Start of Given data

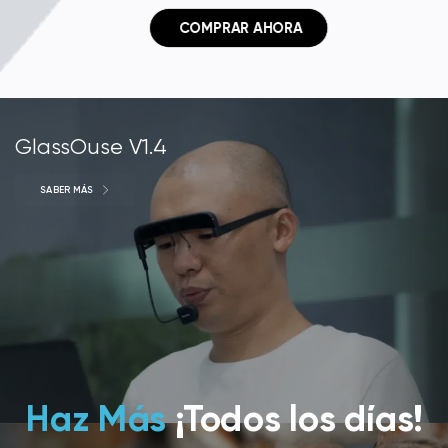
 COMPRAR AHORA
GlassOuse V1.4
SABER MÁS
Haz Más
¡Todos los días!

End of Given data

== Brief ==
Could you copy every line of text in the data above word for word, leaving the pictures out of your reply?

== Result ==
 COMPRAR AHORA
GlassOuse V1.4
SABER MÁS
Haz Más
¡Todos los días!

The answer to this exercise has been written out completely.